→ **RECORD EXTRACTS**:
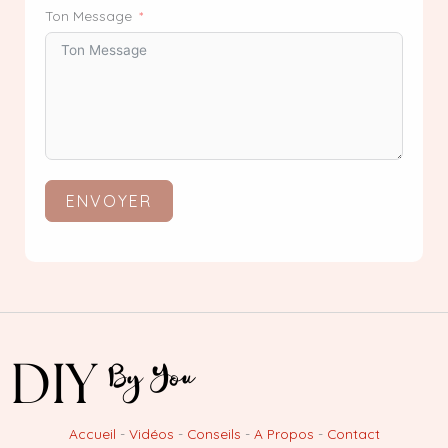
Ton Message
ENVOYER
Accueil
-
Vidéos
-
Conseils
-
A Propos
-
Contact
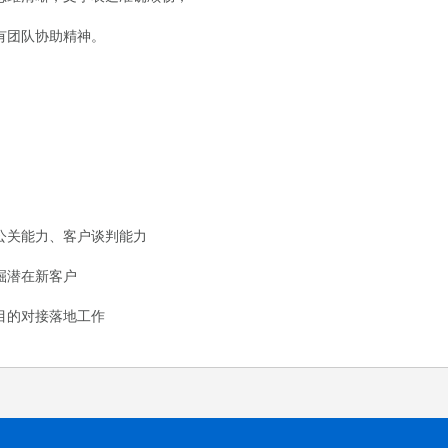
团队协助精神。
关能力、客户谈判能力
掘潜在新客户
的对接落地工作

→ **PROMPT**: Copy the text read from all of the records above verbatim, line for line, and leave the pictures out.

→ **RESPONSE TO THIS TASK**:
Ton Message
ENVOYER
Accueil
-
Vidéos
-
Conseils
-
A Propos
-
Contact
团队协助精神。
关能力、客户谈判能力
掘潜在新客户
的对接落地工作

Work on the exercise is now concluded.